## Marche à suivre
D'après le texte ci-dessous sur la social-démocratie, quels phénomènes, en se conjuguant, auraient brouillé tous les repères des sociaux-démocrates ? Relevez-les tous.

## Texte de la page
La social-démocratie a-t-elle encore une raison d’être? En dépit des victoires électorales qu’elle remporte ici ou là, nombreux sont les observateurs qui ne cachent pas leurs doutes. À leurs yeux, les hommes et les femmes qui se réclament de cette sensibilité politique souffrent de leur ancrage dans une époque révolue où gouverner une nation consistait avant tout à arbitrer équitablement entre les exigences de ses employeurs et les revendications de ses travailleurs.
D’abord décontenancés par la chute de l’empire soviétique, les sociaux-démocrates ne se seraient guère mieux adaptés à l’essor des pays émergents et à l’accélération des transactions financières. C’est qu’en se conjuguant à la faillite des économies administrées, l’avènement de puissances industrielles dotées d’une main d’œuvre peu onéreuse et la formation d’un marché global des capitaux auraient brouillé tous leurs repères. N’avaient-ils pas lié leur sort à celui d’un État qui, aux fins de rivaliser avantageusement avec les pays du socialisme réel, s’ingéniait à asseoir la prospérité sur la croissance des revenus salariaux et à assurer la cohésion sociale par la progressivité de l’impôt et l’augmentation des charges patronales ? Qu’ils peinent désormais à trouver leurs marques ne serait par conséquent pas étonnant: la conciliation des intérêts de classe telle qu’ils la pratiquaient semble en effet bien surannée à une époque où, pour assurer la compétitivité d’un territoire, il est nécessaire de conformer la fiscalité du capital et le coût du travail aux souhaits d’investisseurs libres de déplacer à leur guise les fonds dont ils disposent
Faut-il pour autant se résoudre à compter la social-démocratie parmi les victimes collatérales de la mondialisation ? Est-elle condamnée au déclin graduel mais inexorable que ses pères fondateurs promettaient aux libéraux? Bien que ce sombre pronostic rencontre un écho considérable, on soutiendra ici qu’il manque l’essentiel. Sans doute les partis de droite sont-ils fondés à revendiquer le façonnage du présent : car c’est bien à leur initiative que l’on doit la création d’un monde où l’allocation des ressources répond aux critères de rentabilité fixés par les marchés financiers. Reste que, pour leur part, les courants les plus novateurs de la social-démocratie ont joué un rôle décisif dans la consolidation de l’environnement aménagé par leurs concurrents. À défaut d’être toujours les plus intrépides, les formations « progressistes » ont montré qu’elles excellaient dans l’entretien du mode de création et de répartition des richesses institué au tournant des années 1980. Aussi peut-on faire l’hypothèse que, confrontées aux souffrances dont les exigences des investisseurs sont aujourd’hui la cause, elles seront à nouveau les mieux placées pour persuader les populations les plus éprouvées de prendre leur mal en patience.

## Matériel présenté
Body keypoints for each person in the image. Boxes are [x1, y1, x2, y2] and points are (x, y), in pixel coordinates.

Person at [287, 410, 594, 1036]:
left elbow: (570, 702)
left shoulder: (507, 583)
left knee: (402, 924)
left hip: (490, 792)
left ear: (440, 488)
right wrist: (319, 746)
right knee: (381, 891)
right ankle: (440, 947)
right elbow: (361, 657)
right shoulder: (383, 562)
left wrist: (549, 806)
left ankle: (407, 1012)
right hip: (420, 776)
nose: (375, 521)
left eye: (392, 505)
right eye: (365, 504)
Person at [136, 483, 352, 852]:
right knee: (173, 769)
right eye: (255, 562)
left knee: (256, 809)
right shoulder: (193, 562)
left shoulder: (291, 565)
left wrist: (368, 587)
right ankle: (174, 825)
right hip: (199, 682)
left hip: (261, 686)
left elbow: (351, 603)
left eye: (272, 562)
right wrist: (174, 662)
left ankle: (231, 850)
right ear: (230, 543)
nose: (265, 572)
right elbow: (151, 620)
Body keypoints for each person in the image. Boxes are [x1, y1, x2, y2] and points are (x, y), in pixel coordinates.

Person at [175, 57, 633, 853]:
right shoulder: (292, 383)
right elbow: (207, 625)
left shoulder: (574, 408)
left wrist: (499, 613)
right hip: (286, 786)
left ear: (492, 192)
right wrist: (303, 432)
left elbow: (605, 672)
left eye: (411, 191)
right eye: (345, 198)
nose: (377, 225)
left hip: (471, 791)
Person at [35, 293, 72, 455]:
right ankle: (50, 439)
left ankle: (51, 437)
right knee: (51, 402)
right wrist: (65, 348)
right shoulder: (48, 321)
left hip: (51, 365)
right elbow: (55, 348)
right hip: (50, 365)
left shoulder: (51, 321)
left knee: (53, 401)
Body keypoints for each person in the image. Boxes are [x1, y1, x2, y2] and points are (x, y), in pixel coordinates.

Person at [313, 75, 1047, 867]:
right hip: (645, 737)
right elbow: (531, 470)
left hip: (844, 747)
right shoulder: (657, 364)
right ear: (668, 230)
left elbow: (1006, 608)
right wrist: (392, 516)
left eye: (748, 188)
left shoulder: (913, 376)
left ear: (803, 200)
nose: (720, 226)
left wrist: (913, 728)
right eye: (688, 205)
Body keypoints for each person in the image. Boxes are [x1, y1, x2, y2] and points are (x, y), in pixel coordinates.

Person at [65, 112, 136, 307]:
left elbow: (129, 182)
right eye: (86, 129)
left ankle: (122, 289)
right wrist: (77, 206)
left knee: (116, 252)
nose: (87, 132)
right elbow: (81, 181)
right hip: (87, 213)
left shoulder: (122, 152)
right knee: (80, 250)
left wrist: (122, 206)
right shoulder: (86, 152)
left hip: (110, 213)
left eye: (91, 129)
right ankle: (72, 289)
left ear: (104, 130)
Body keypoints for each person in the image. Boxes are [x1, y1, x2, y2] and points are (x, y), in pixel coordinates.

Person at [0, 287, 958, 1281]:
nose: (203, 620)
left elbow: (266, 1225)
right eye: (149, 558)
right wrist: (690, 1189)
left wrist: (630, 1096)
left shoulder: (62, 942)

## Corrigé rédigé
- la faillite des économies administrées
- l'avènement de puissances industrielles dotées d'une main d'œuvre peu onéreuse
- la formation d'un marché global des capitaux